Keputusan negara-negara serumpun untuk bersama-sama mengajukan kebaya sebagai warisan tak benda ke UNESCO hendaknya dimaknai sebagai upaya untuk bersama-sama menjaga kelestarian kebaya.
Oleh
Redaksi
·2 menit baca
KOMPAS/P RADITYA MAHENDRA YASA
Perempuan dari berbagai komunitas berjalan mengenakan kebaya untuk memeriahkan HUT Ke-77 RI di Lodji Gandrung, Kota Surakarta, Jawa Tengah, Minggu (14/8/2022). Mereka mengenalkan kebaya sebagai bagian dari tren fashion yang berkiblat pada warisan budaya.
Kebudayaan tak mengenal batas teritori dan tidak bisa dicegah penyebarannya. Demikian pula halnya kebaya, bukan hanya berkembang di Indonesia.
Keputusan pemerintah Indonesia mengusulkan kebaya sebagai warisan tak benda ke UNESCO bersama dengan Malaysia, Singapura, Thailand, dan Brunei Darussalam (Kompas, 8/2/2023) merupakan langkah tepat. Selain lebih strategis dibandingkan jika memilih mekanisme single nomination, keputusan ini hendaknya juga bisa mengakhiri silang pendapat soal sentimen kepemilikan tunggal terhadap kebaya.
Kebaya bukan hanya milik bangsa Indonesia. Faktanya, kebaya berkembang dan diakui menjadi kebudayaan di negara-negara serumpun yang memiliki kesamaan suku bangsa, yaitu Melayu, tersebut. Kebaya diakui sebagai salah satu pakaian tradisional etnis Melayu dan peranakan di Indonesia, Malaysia, Singapura, Thailand, dan Brunei Darussalam yang menyebar melalui hubungan dagang beberapa abad silam.

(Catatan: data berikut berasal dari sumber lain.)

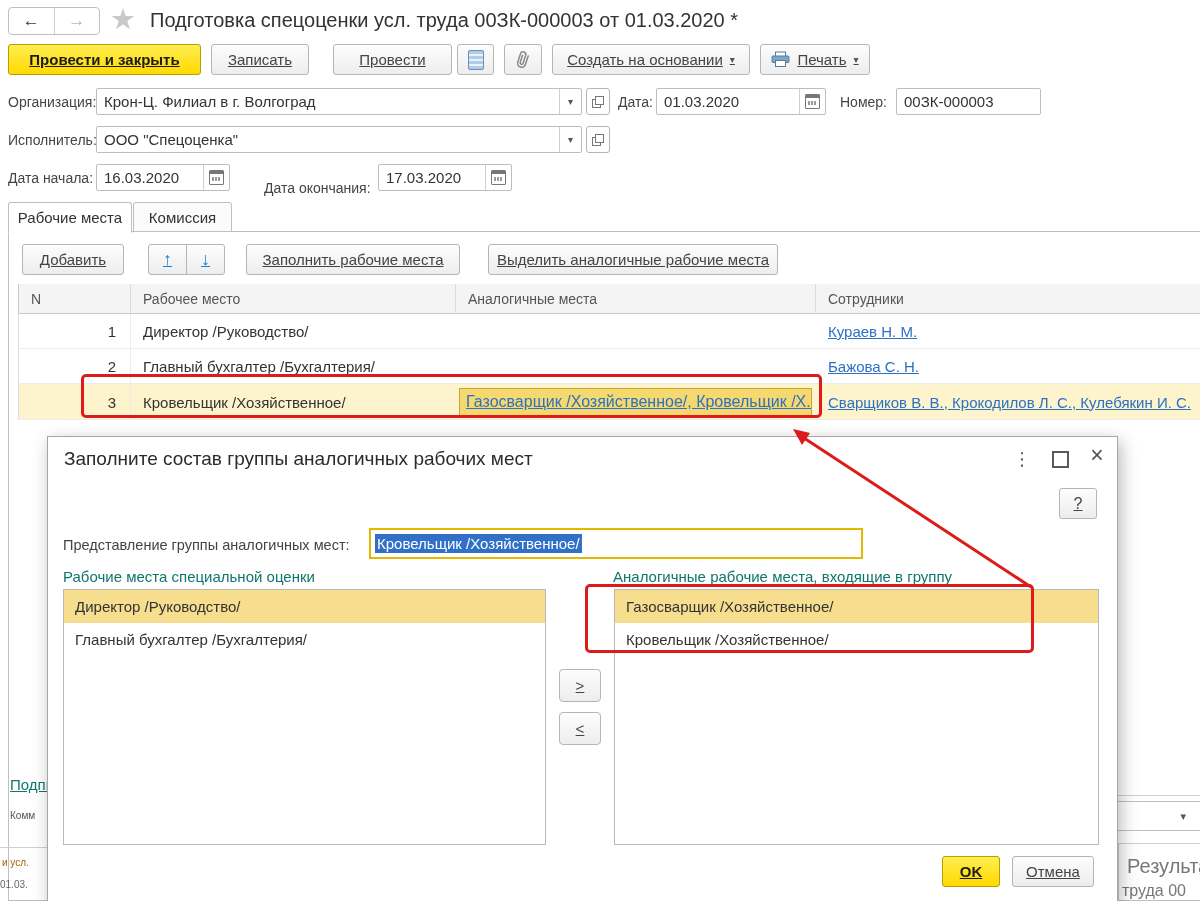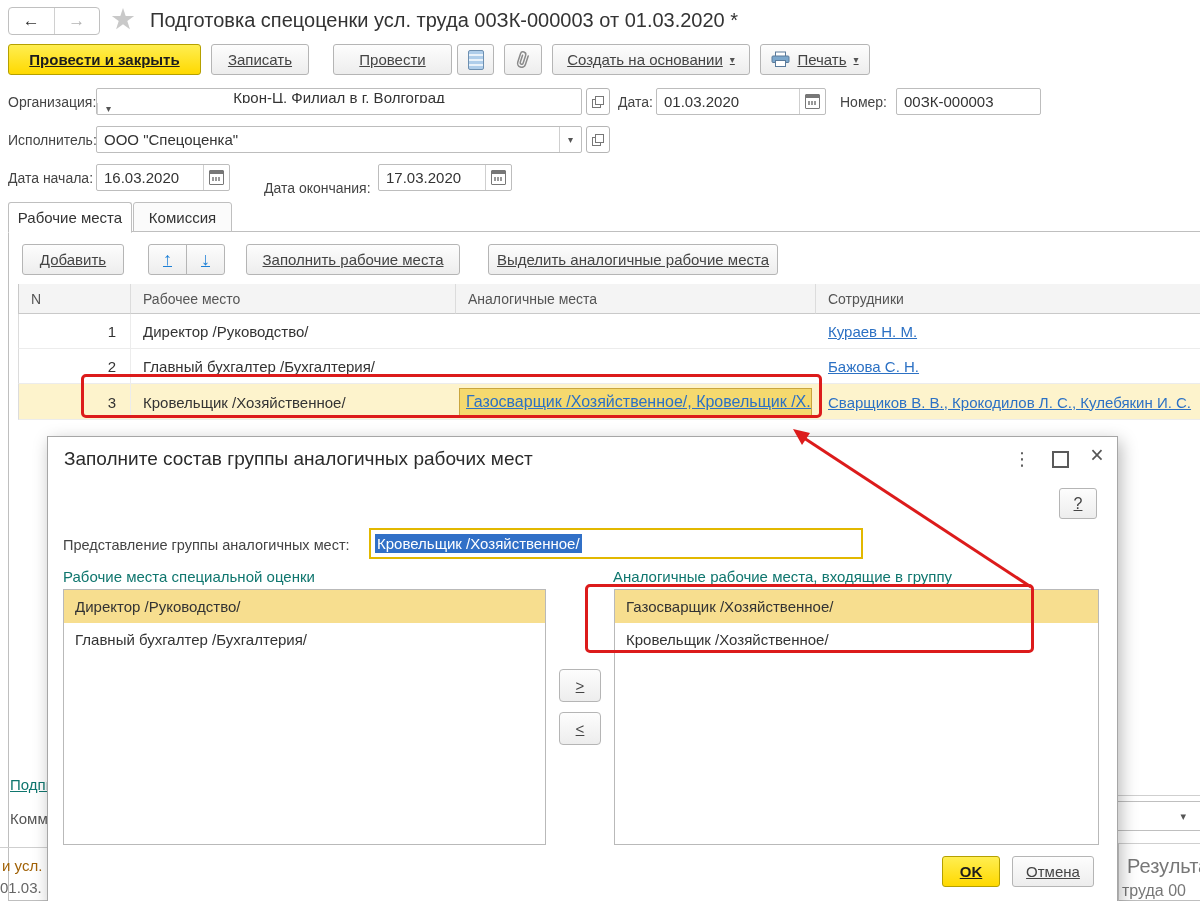"Крон-Ц. Филиал в г. Волгоград" div.abs { flex-direction: column -> none }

Di Indonesia, dan juga di negara-negara serumpun, kebaya juga bukan kebudayaan asli penduduknya, melainkan dipengaruhi ragam kebudayaan bangsa lain, seperti Arab, China, Portugis. Hasil akulturasi budaya tersebut melahirkan karakteristik dan ragam kebaya yang berbeda antarnegara. Karakteristik kebaya di Indonesia tentu berbeda dengan kebaya di negara-negara serumpun.
Di Indonesia, dan juga di negara-negara serumpun, kebaya juga bukan kebudayaan asli penduduknya, melainkan dipengaruhi ragam kebudayaan bangsa lain, seperti Arab, China, Portugis.

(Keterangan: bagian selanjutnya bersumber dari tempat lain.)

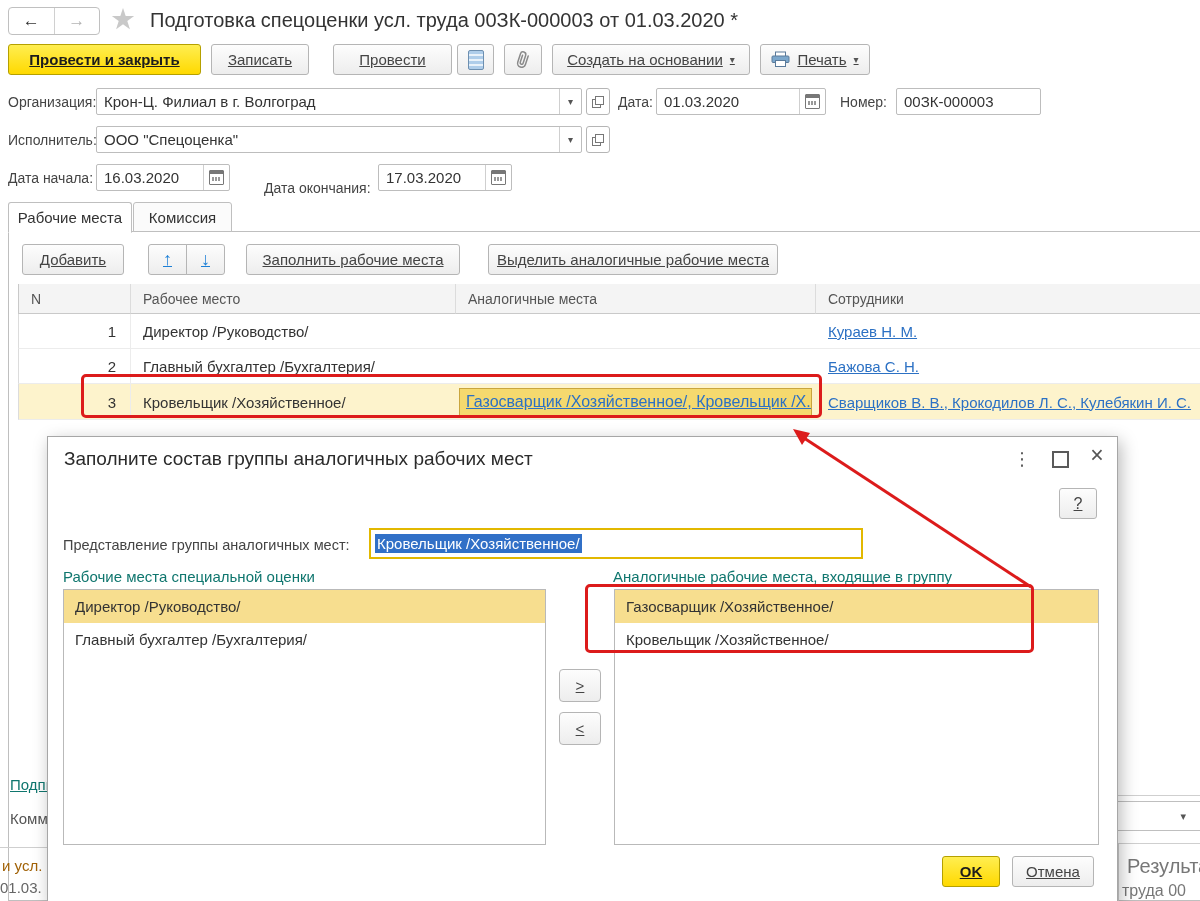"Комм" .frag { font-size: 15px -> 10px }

Seiring perkembangan masyarakat, berkembang aneka macam modifikasi kebaya. Kini kebaya tidak sebatas sebagai pakaian yang dikenakan saat upacara-upacara tradisi atau peristiwa-peristiwa tertentu sebagaimana pada jaman dahulu, tetapi sudah menjadi ikon mode dan akrab dalam keseharian kaum perempuan. Kebaya kini juga menjadi simbol emansipasi dan pemberdayaan perempuan.
KOMPAS/PRIYOMBODO
Dengan mengenakan kebaya dan kain, para peserta mengikuti jalan santai sambil menari di Jalan Jenderal Sudirman, Jakarta, saat pelaksanaan hari bebas kendaraan, Minggu (19/6/2022).
Lebih dari itu, menilik sejarahnya, kebaya juga menjadi pemersatu bangsa. Sebagaimana dikatakan Direktur Jenderal Kebudayaan Kemendikbudristek Hilmar Farid (Kompas, 8/2), penetapan elemen budaya ke daftar UNESCO merupakan upaya mempromosikan keberagaman budaya dan dialog antarkomunitas. Nominasi bersama (joint nominations) lima negara adalah momentum untuk mempererat solidaritas ASEAN.

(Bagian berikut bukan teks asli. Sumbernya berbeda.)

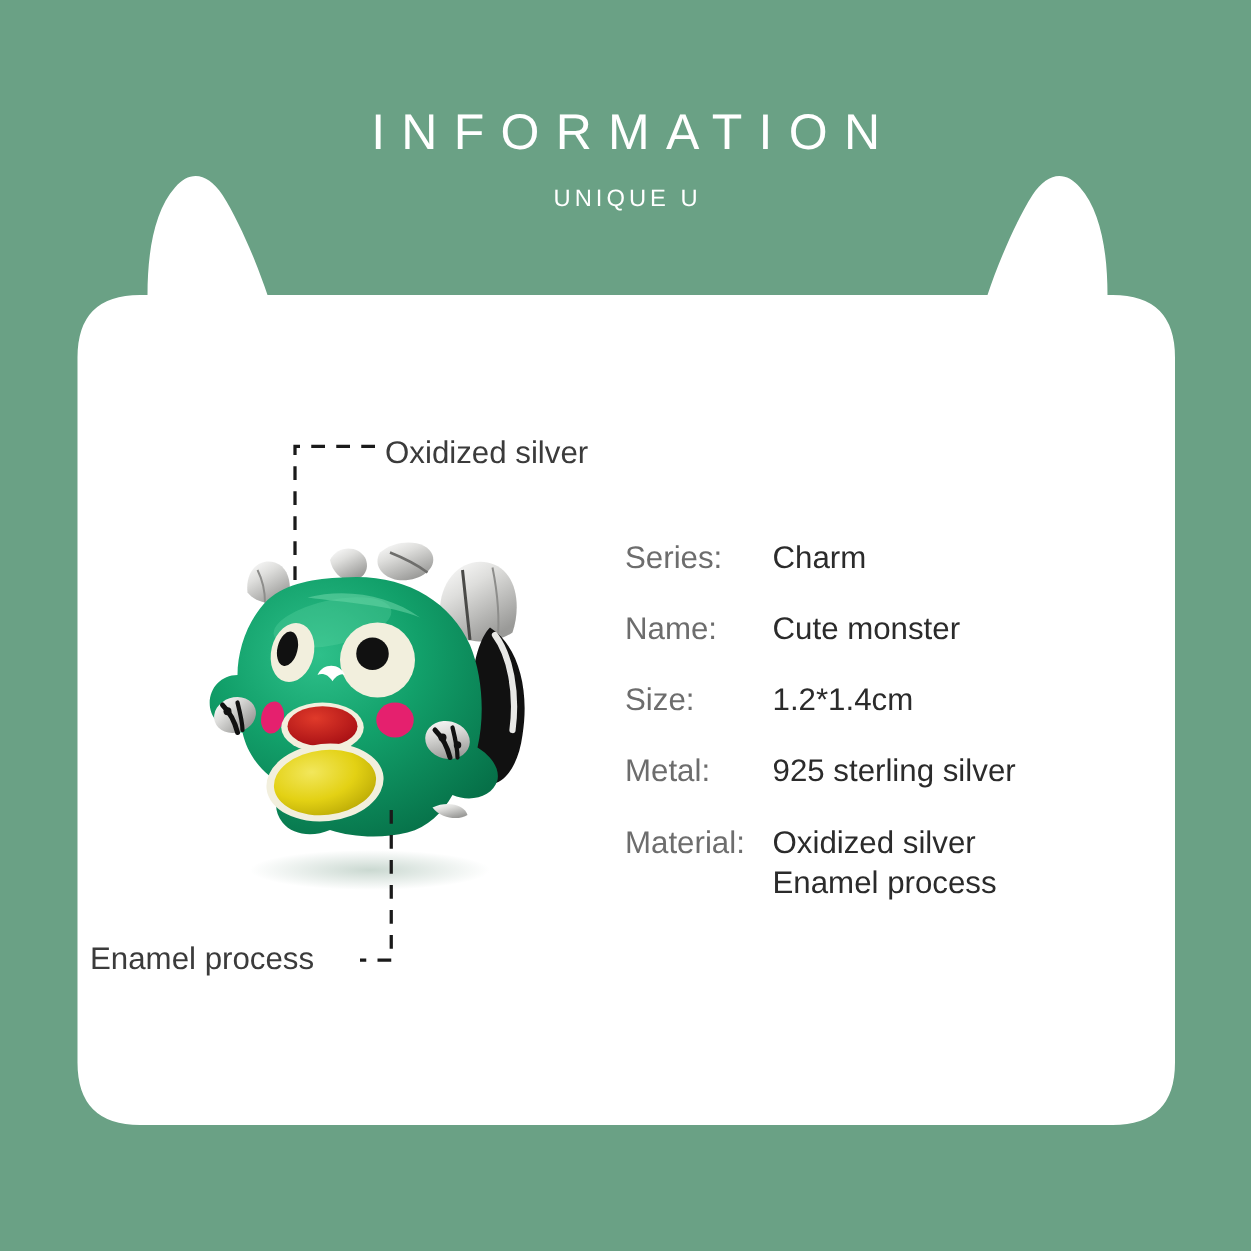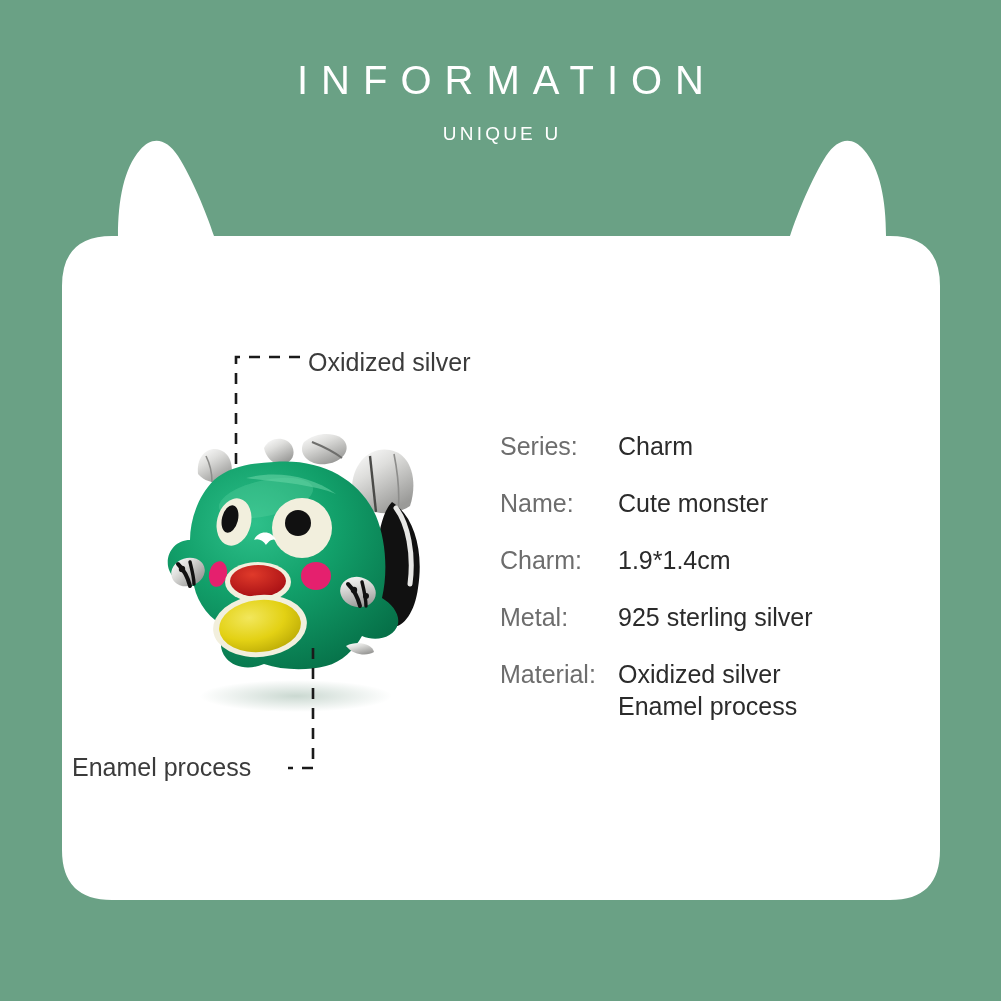"INFORMATION" #title { margin-top: 60px -> 86px }
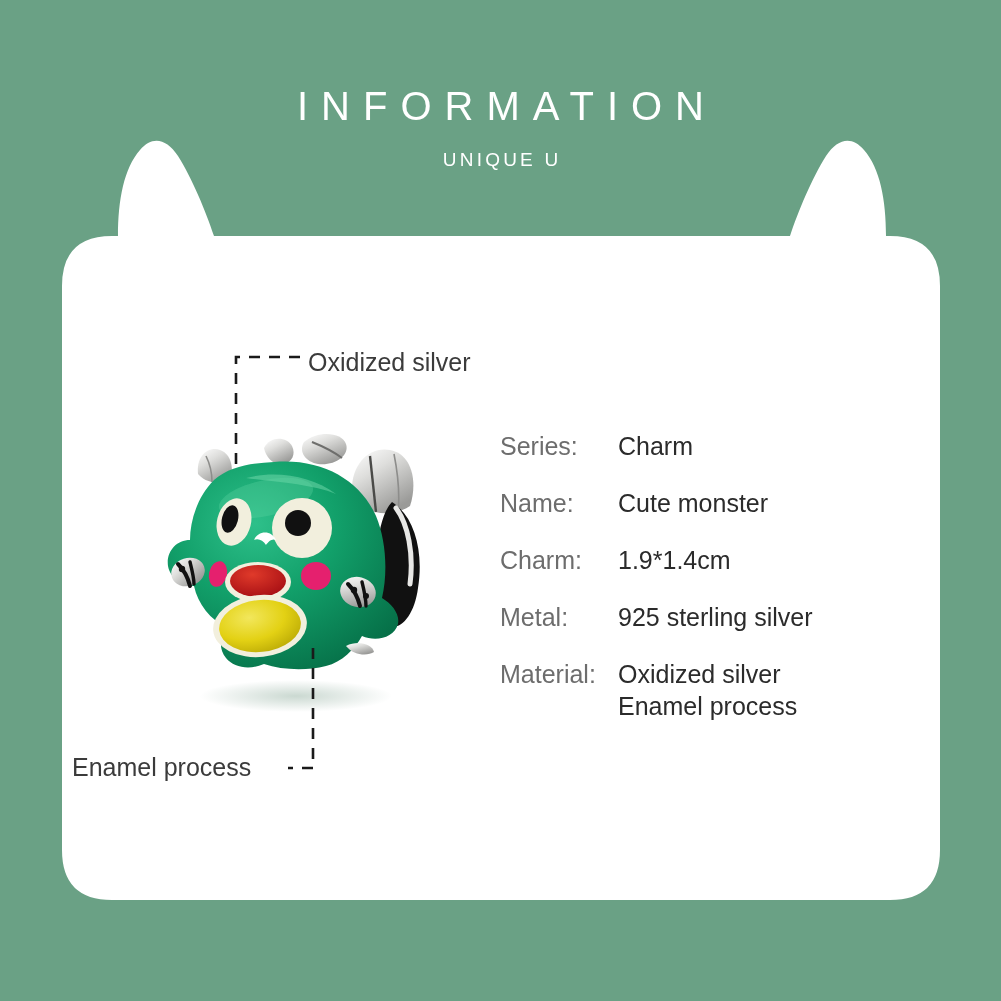"Charm:" div.spec-label { text: Charm -> Size }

Dalam mencatat suatu warisan budaya, UNESCO juga bukan mengakui asal-usul budaya, melainkan agar budaya itu mendapat pelindungan dari warga dunia agar berkelanjutan (lestari). Karena itu, keputusan negara-negara serumpun untuk bersama-sama mengajukan kebaya sebagai warisan tak benda bukan sekadar strategi agar lebih mudah dicatatkan di UNESCO, tetapi lebih dari itu untuk bersama-sama menjaga kelestarian kebaya sesuai karakteristik masing-masing.
Menuju pengajuan usulan kebaya sebagai warisan tak benda ke UNESCO, yang akan dilakukan paling lambat 31 Maret 2023, selain menyiapkan dokumen-dokumen yang diperlukan, penting juga memperkuat ekosistem agar kebaya tetap hidup dan berkembang di masyarakat, bahwa kebaya bukan sekadar pakaian ataupun elemen kebudayaan, melainkan alat pemersatu bangsa.